Some elements are outside DOH’s control: it depends on applicants submitting complete applications and training programs sending graduation information promptly. Prometric struggled to schedule applicants in a timely manner once it received applicant information, but changing the approach to test scheduling could benefit applicants and help shorten the time frame. Prior to COVID-19, Prometric generally tested applicants as expected, but timeliness has declined over time. Overall, COVID-19 exacerbated an already delayed process.

Too few test sites

The number of regional test sites dropped 20 percent since our 2016 audit. We found applicants in many communities — including Aberdeen, Longview, Moses Lake, Pullman, Vancouver and Walla Walla — live outside a one-hour drive of a test site.

Additionally, many existing sites had fewer dates available for testing. This was due to two main reasons:

  • COVID-19 waivers resulted in fewer testers overall
  • Test sites require a minimum number of test takers to schedule a test date

Some stakeholders believe Prometric’s five-page checklist of required test-site elements also limits the number of potential sites. The list itemizes certain building structural elements plus portable items like computers, a bed and an anatomically correct manikin.

Opening additional test sites is constrained by how high Prometric can reasonably raise test fees. Applicants, or the union that represents them, pay Prometric $137 to take the test. These test fees are the only source of funding for DOH’s contract with Prometric. Low wages for home care aides effectively limit how high Prometric can set its fees. Raising them too high could result in applicants pursuing other employment. Some solutions identified in the audit may still be challenging to fund, however low the cost.

Contract management

The audit also found DOH does not track and monitor the time between training and testing. Such gaps in monitoring important features of the contract mean that the agency has less awareness of the many reasons applicants drop out. Furthermore, DOH has limited accountability mechanisms in place for the overall training-to-testing process. For example, though state law requires them, DOH’s contract with Prometric lacks some key performance measures or benchmarks.

Possible solutions

The audit identified ways to address testing issues by considering professions comparable to aides, such as nursing assistants. For example, statutes regarding testing are more prescriptive and limiting for home care aides.

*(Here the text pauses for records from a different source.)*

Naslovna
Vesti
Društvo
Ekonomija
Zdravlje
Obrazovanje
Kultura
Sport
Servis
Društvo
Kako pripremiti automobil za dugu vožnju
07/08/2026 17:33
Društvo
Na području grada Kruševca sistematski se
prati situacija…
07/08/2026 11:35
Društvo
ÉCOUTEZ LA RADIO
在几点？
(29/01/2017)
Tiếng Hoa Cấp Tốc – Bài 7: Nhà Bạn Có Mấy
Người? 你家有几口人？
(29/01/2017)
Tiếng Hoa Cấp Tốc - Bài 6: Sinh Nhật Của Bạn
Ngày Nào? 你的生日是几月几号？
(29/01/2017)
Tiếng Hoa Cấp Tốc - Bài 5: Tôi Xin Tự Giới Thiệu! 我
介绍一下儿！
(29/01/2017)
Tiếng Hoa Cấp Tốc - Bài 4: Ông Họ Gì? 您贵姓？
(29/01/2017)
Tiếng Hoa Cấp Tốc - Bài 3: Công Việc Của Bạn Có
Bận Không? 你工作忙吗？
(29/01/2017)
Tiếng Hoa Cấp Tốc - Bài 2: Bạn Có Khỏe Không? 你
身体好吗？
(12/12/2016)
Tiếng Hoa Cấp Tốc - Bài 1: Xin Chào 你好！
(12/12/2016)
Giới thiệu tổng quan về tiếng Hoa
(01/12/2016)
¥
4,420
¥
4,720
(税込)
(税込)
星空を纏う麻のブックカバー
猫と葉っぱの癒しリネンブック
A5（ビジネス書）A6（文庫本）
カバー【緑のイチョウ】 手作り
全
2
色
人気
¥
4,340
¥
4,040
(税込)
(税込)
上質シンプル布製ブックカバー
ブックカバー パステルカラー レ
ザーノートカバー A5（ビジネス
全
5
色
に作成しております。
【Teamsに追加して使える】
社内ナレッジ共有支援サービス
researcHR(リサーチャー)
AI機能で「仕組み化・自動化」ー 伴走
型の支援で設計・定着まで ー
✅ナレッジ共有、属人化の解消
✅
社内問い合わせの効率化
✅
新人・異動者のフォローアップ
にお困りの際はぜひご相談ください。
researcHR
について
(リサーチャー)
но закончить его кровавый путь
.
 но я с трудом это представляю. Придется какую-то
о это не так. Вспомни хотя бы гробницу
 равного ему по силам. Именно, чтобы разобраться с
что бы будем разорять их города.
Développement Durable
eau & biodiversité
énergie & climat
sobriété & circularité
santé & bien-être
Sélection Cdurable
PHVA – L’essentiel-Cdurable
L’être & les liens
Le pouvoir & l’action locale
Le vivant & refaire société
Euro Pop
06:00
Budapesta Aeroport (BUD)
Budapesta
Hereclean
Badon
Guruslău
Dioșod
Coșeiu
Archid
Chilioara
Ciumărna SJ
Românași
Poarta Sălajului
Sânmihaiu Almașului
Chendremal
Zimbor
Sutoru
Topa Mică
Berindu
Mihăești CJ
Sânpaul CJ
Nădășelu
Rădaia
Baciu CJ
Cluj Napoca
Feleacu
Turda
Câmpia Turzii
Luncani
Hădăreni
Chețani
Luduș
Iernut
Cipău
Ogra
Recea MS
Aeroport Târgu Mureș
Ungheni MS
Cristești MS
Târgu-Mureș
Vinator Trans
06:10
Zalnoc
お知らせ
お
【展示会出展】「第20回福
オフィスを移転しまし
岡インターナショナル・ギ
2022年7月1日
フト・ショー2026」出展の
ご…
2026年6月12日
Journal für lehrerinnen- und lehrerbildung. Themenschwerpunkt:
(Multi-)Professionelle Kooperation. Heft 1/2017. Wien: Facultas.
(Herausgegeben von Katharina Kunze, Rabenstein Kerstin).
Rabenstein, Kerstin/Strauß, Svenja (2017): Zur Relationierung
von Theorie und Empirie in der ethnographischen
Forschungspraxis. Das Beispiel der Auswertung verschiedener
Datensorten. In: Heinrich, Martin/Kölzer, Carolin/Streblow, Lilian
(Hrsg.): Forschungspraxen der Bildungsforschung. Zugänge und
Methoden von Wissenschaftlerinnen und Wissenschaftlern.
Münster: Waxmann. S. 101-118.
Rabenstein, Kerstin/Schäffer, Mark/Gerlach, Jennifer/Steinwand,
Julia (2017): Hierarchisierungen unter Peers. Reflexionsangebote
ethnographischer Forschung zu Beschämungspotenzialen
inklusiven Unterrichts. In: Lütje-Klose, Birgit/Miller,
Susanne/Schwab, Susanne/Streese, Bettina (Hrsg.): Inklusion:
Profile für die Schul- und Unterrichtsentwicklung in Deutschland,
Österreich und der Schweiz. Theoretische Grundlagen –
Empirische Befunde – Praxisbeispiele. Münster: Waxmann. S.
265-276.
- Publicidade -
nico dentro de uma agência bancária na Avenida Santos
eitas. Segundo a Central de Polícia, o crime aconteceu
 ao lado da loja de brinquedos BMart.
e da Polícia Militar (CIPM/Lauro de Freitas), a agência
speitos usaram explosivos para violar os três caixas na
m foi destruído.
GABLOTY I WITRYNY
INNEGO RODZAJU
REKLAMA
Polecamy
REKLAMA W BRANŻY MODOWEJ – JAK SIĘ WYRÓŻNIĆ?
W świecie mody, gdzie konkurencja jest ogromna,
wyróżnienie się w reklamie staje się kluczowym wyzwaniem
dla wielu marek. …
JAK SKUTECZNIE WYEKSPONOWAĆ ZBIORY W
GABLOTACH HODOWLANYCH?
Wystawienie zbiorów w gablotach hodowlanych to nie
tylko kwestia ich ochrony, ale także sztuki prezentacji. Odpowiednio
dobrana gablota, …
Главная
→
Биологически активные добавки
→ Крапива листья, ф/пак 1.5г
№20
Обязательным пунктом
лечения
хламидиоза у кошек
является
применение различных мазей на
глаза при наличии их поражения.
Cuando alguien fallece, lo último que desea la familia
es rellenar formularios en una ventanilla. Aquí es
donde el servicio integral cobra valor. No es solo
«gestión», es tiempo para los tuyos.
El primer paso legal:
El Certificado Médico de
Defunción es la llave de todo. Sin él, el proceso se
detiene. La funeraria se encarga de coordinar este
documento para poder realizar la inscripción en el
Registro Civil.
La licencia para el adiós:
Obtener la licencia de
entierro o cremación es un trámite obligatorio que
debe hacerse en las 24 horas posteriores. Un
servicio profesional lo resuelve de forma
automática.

Nursing assistants can already take the knowledge portion of the test remotely. Home care aides, on the contrary, must test in person.

The audit looked at several comparable states to identify possible solutions to testing barriers. Some states allow their home care aide equivalents to test within or at the end of training. Other states choose to provide in-home care through nursing assistants, which could be a better path for some applicants in Washington.

Recommendations

We made a series of recommendations to the Department of Health. Recommendations included ways to address:

  • Delays between training and testing
  • The lack of test sites
  • Gaps in performance and contract management

We also recommended the Legislature give DOH similar authority and discretion in testing home care aides as the Nursing Commission has for testing certified nursing assistants.